**Extracted entries:**
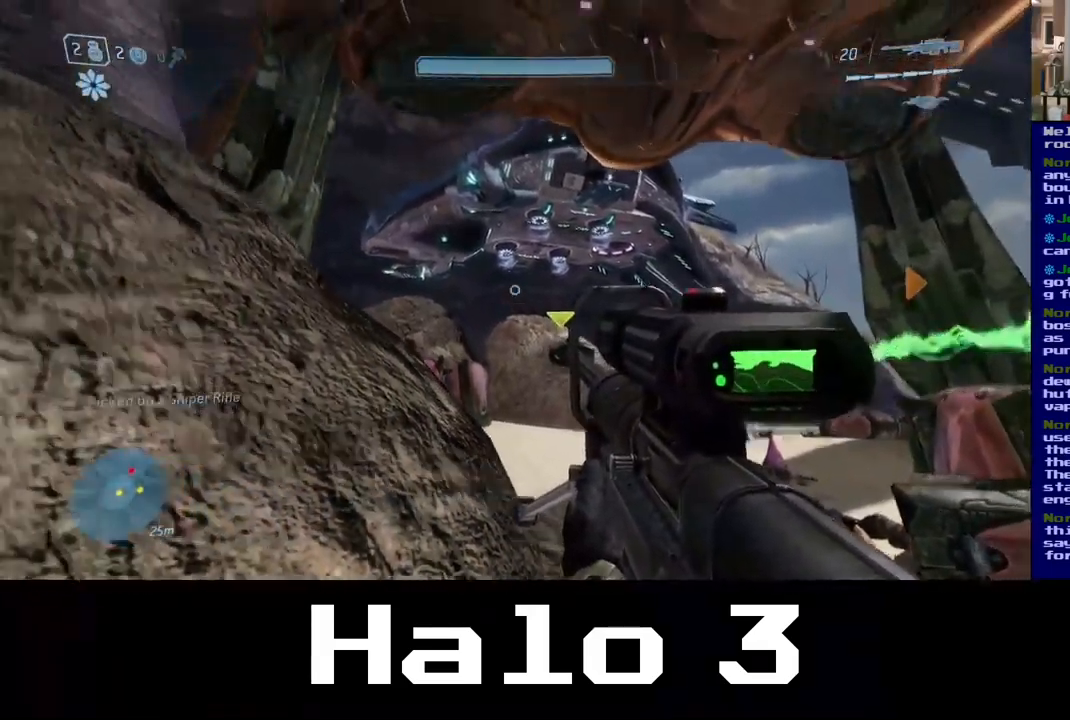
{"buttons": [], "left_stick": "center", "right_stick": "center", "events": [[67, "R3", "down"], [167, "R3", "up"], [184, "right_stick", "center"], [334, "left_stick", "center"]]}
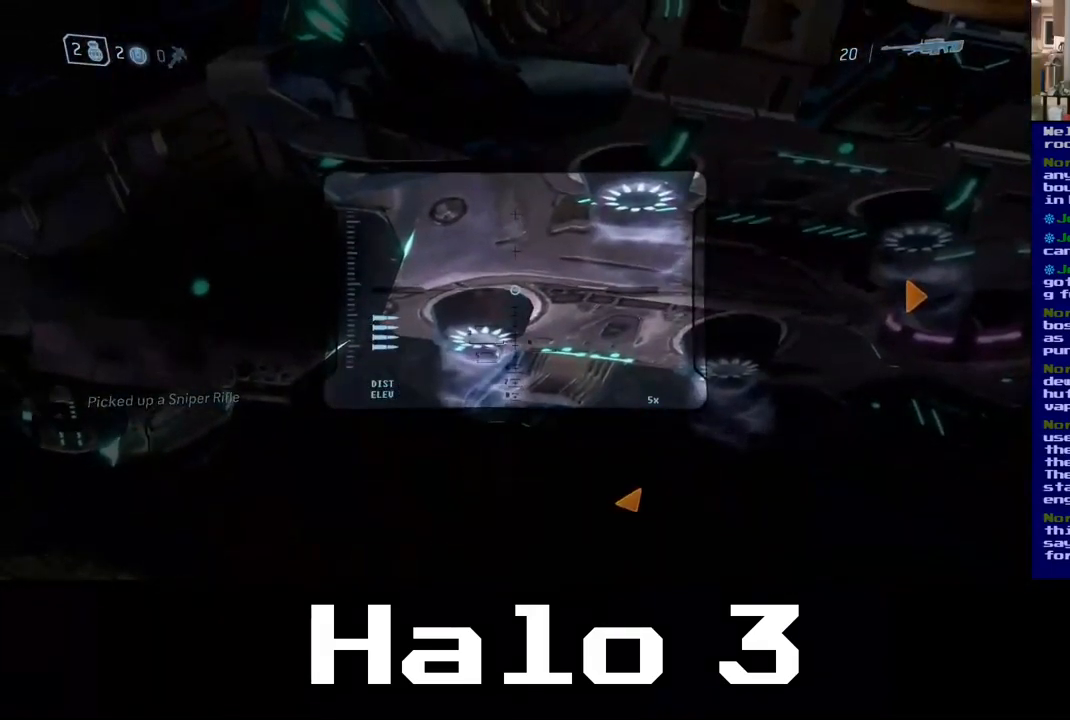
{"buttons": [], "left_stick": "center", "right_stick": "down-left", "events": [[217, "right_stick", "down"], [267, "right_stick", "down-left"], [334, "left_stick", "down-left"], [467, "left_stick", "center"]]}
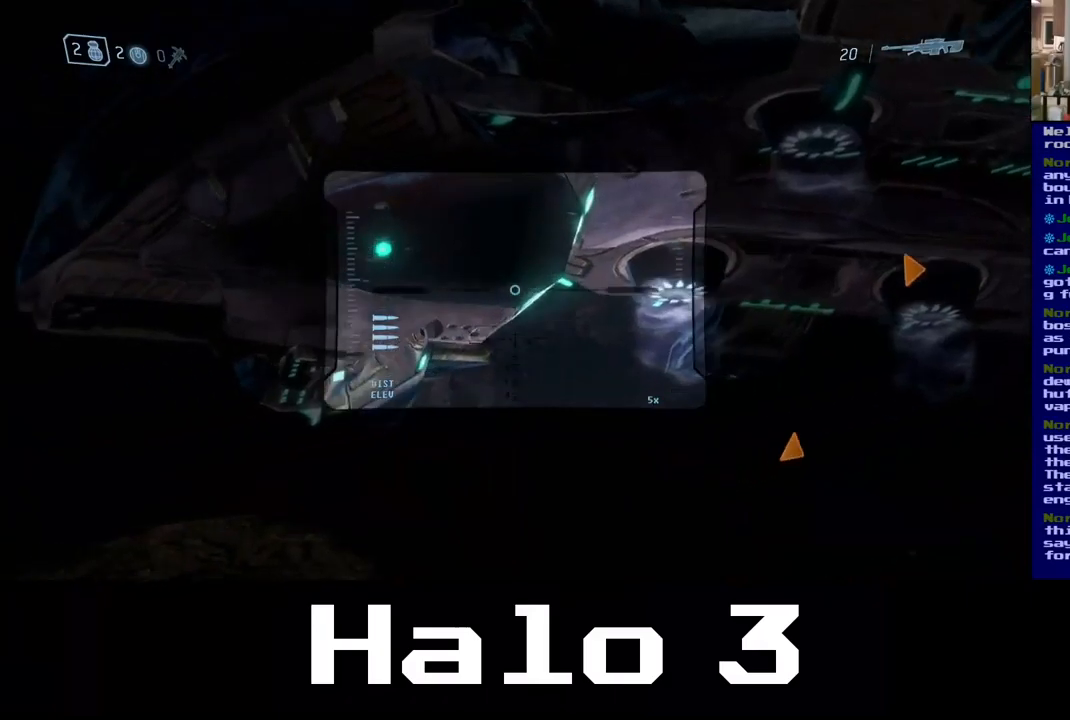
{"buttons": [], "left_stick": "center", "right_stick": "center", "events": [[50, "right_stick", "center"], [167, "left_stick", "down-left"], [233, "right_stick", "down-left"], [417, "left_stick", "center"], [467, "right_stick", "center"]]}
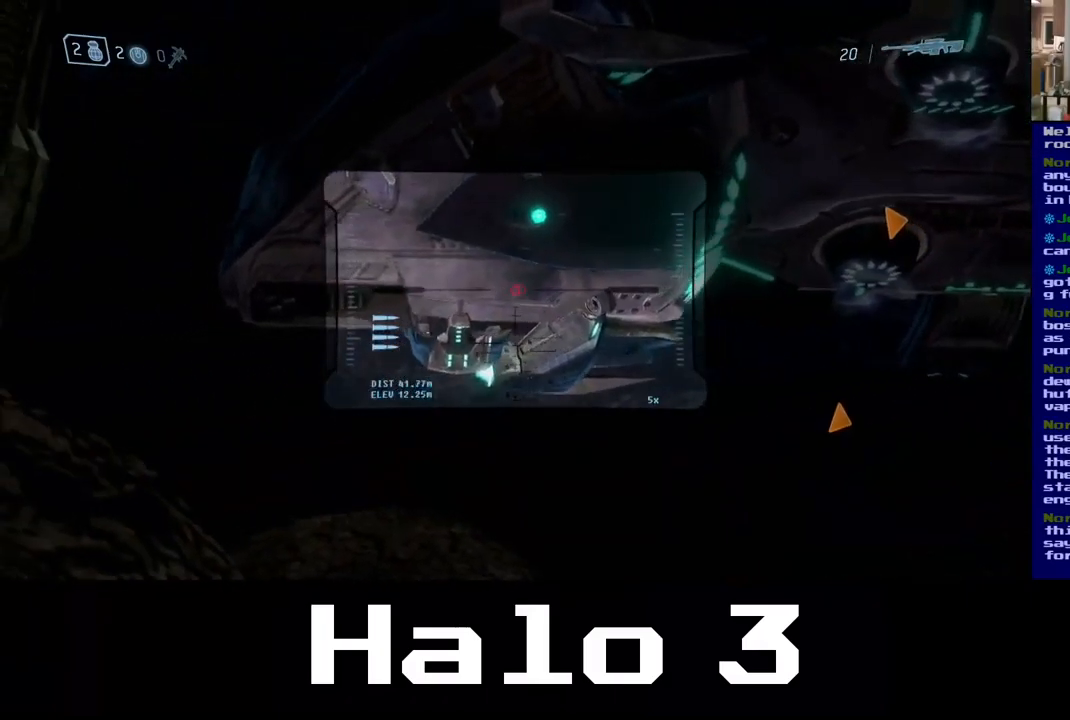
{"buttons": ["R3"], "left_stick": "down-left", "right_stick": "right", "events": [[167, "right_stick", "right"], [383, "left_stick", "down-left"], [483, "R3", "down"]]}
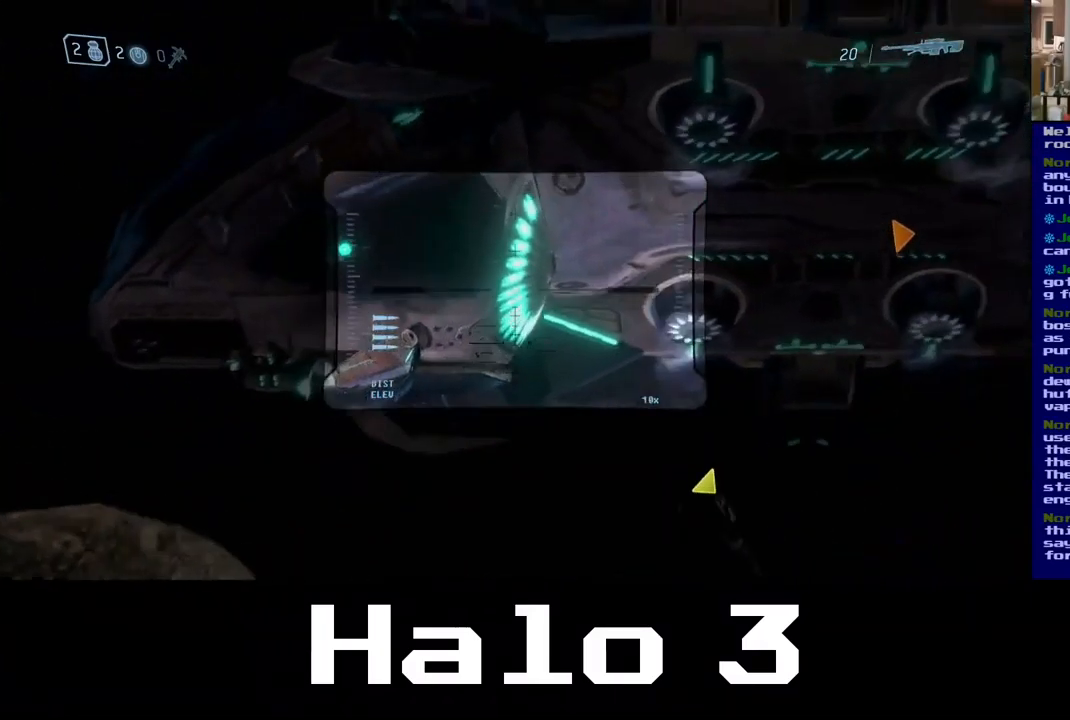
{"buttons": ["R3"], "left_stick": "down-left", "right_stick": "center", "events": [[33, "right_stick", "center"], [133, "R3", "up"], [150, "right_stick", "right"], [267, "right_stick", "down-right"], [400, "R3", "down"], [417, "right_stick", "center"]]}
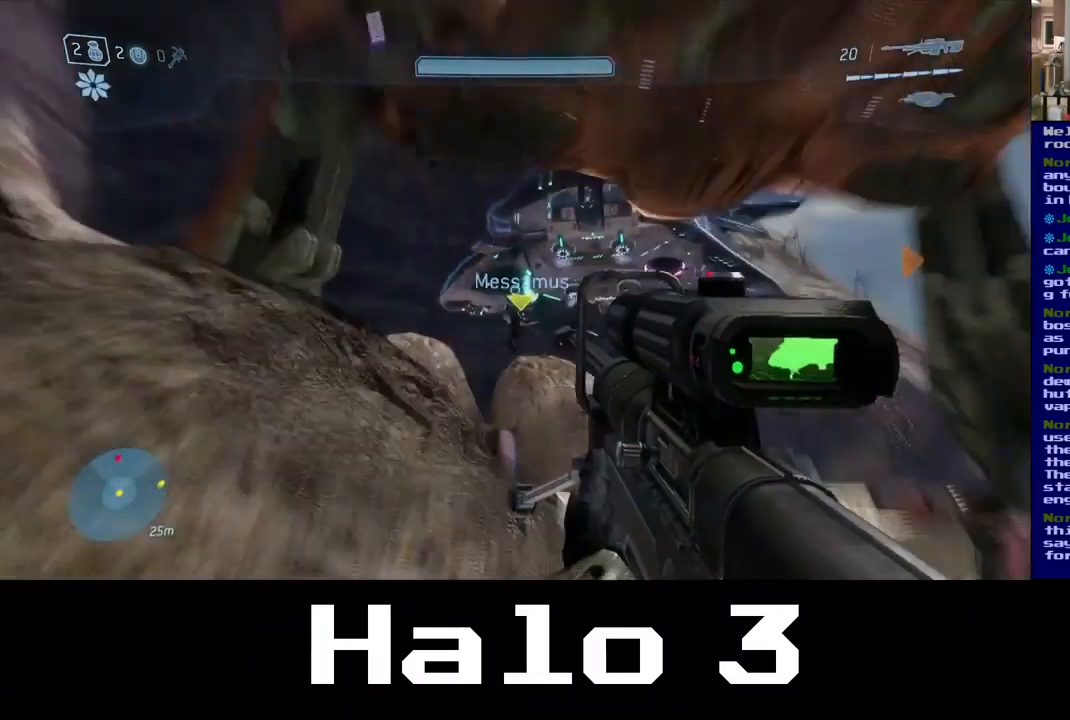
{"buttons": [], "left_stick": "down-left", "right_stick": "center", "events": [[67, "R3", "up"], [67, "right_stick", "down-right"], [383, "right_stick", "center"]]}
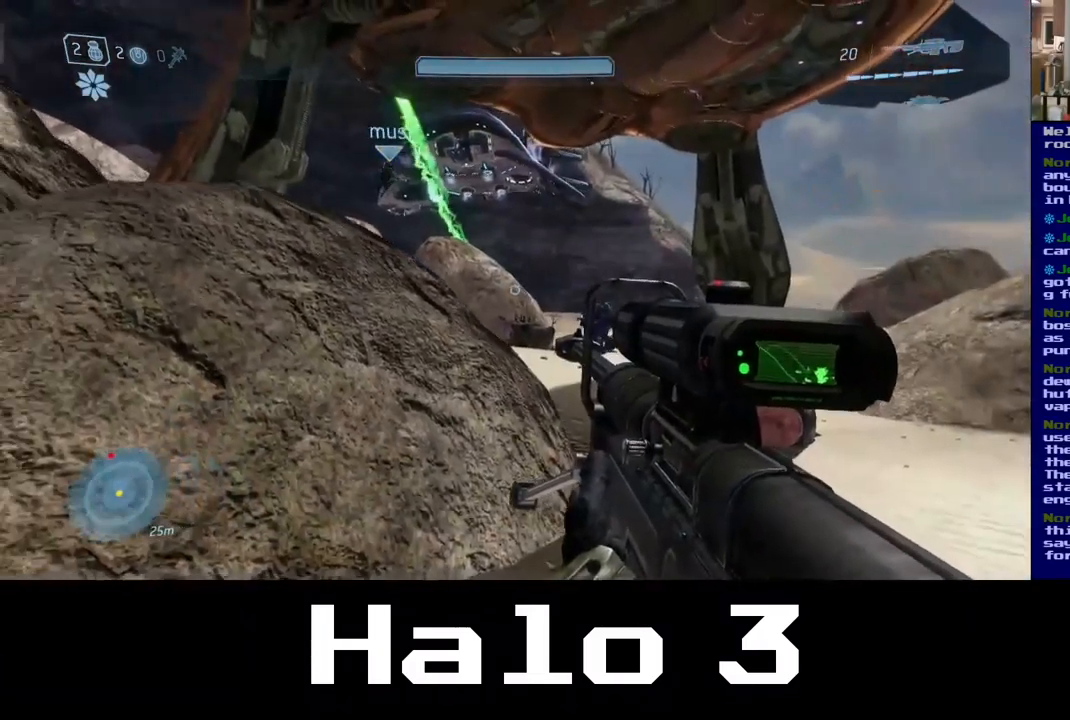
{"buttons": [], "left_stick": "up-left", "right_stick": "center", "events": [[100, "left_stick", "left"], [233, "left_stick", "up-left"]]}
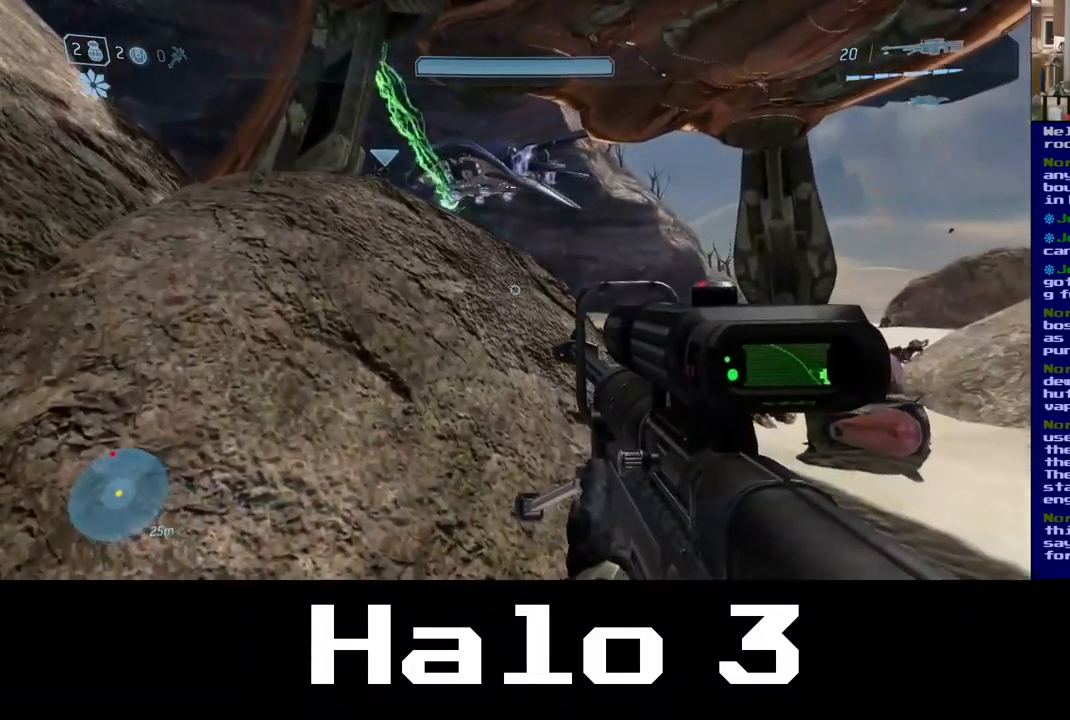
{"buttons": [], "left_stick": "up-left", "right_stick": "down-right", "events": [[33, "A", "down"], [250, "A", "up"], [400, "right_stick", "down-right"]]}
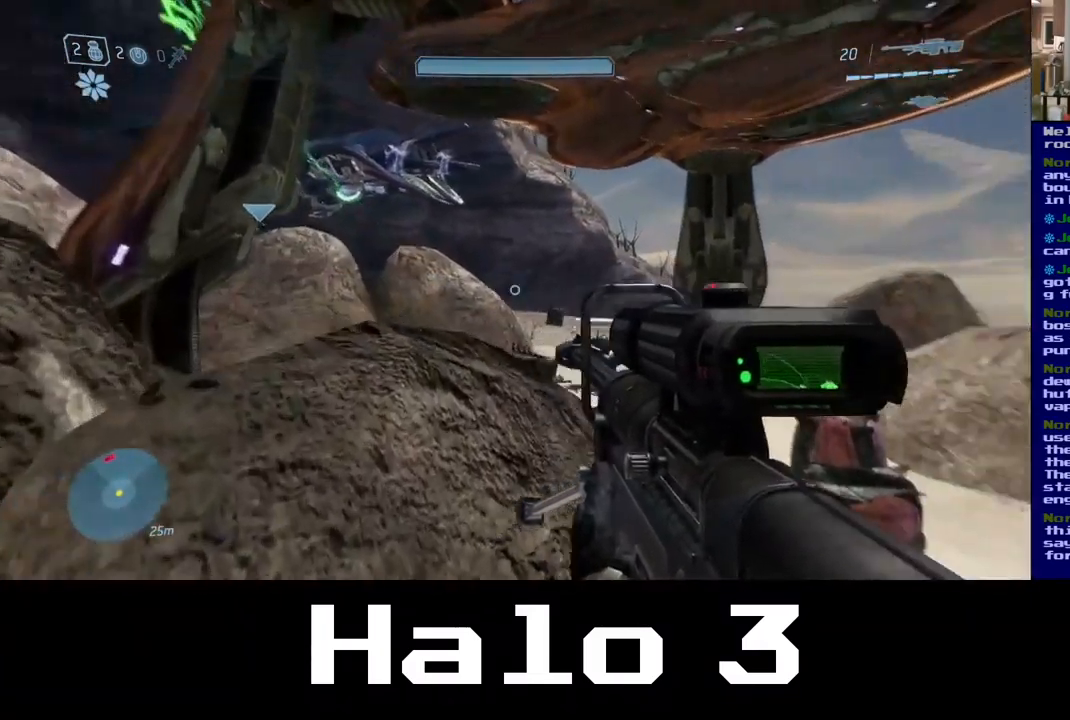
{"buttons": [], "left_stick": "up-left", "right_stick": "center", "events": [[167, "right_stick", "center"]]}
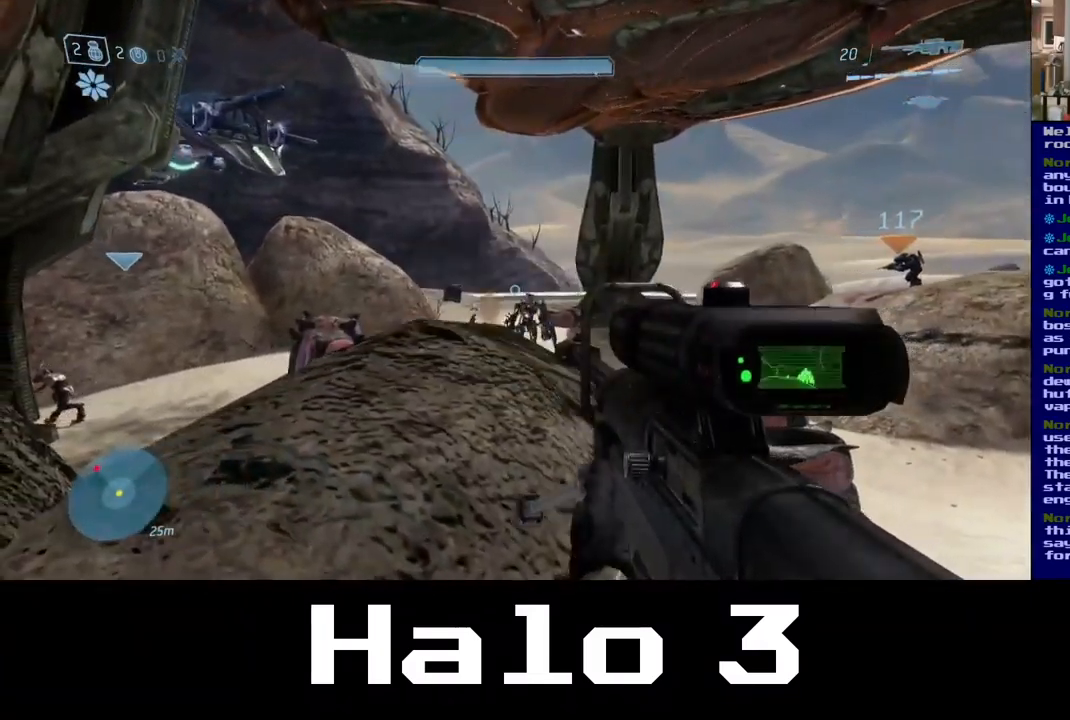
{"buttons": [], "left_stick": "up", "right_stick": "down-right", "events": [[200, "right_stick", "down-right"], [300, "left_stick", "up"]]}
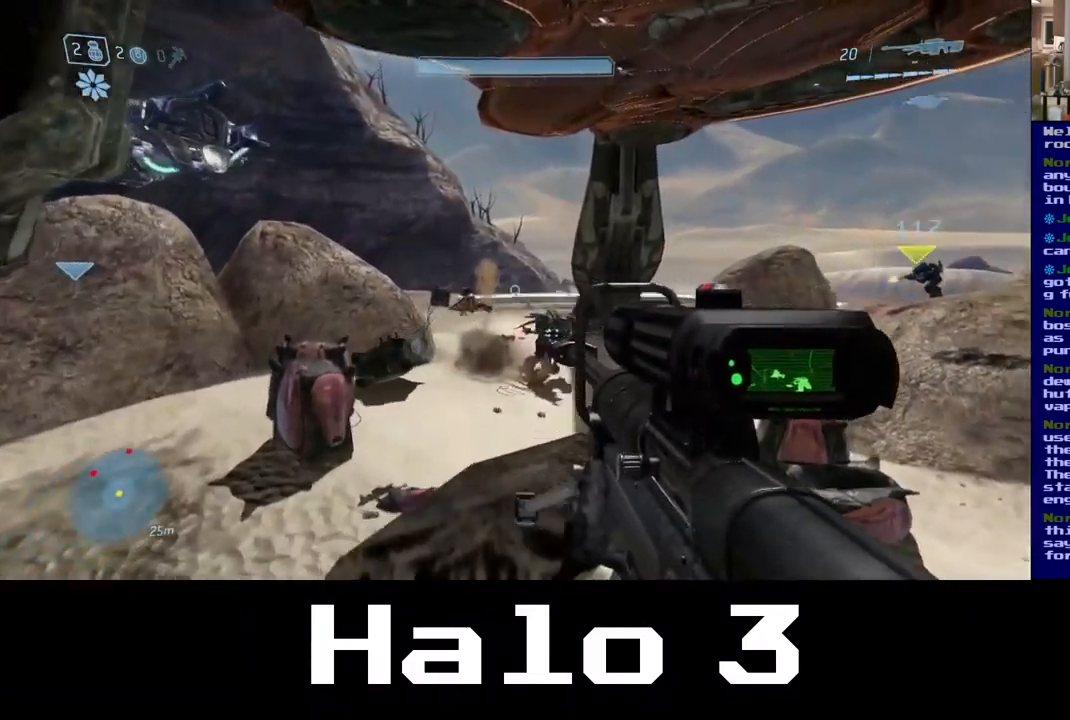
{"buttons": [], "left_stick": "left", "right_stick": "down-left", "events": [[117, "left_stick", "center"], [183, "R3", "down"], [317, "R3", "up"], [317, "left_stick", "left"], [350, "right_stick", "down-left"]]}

**Task goal:** Only lines containing the word "center" should be copied from the material above.

**Written response:**
{"buttons": [], "left_stick": "center", "right_stick": "center", "events": [[67, "R3", "down"], [167, "R3", "up"], [184, "right_stick", "center"], [334, "left_stick", "center"]]}
{"buttons": [], "left_stick": "center", "right_stick": "down-left", "events": [[217, "right_stick", "down"], [267, "right_stick", "down-left"], [334, "left_stick", "down-left"], [467, "left_stick", "center"]]}
{"buttons": [], "left_stick": "center", "right_stick": "center", "events": [[50, "right_stick", "center"], [167, "left_stick", "down-left"], [233, "right_stick", "down-left"], [417, "left_stick", "center"], [467, "right_stick", "center"]]}
{"buttons": ["R3"], "left_stick": "down-left", "right_stick": "center", "events": [[33, "right_stick", "center"], [133, "R3", "up"], [150, "right_stick", "right"], [267, "right_stick", "down-right"], [400, "R3", "down"], [417, "right_stick", "center"]]}
{"buttons": [], "left_stick": "down-left", "right_stick": "center", "events": [[67, "R3", "up"], [67, "right_stick", "down-right"], [383, "right_stick", "center"]]}
{"buttons": [], "left_stick": "up-left", "right_stick": "center", "events": [[100, "left_stick", "left"], [233, "left_stick", "up-left"]]}
{"buttons": [], "left_stick": "up-left", "right_stick": "center", "events": [[167, "right_stick", "center"]]}
{"buttons": [], "left_stick": "left", "right_stick": "down-left", "events": [[117, "left_stick", "center"], [183, "R3", "down"], [317, "R3", "up"], [317, "left_stick", "left"], [350, "right_stick", "down-left"]]}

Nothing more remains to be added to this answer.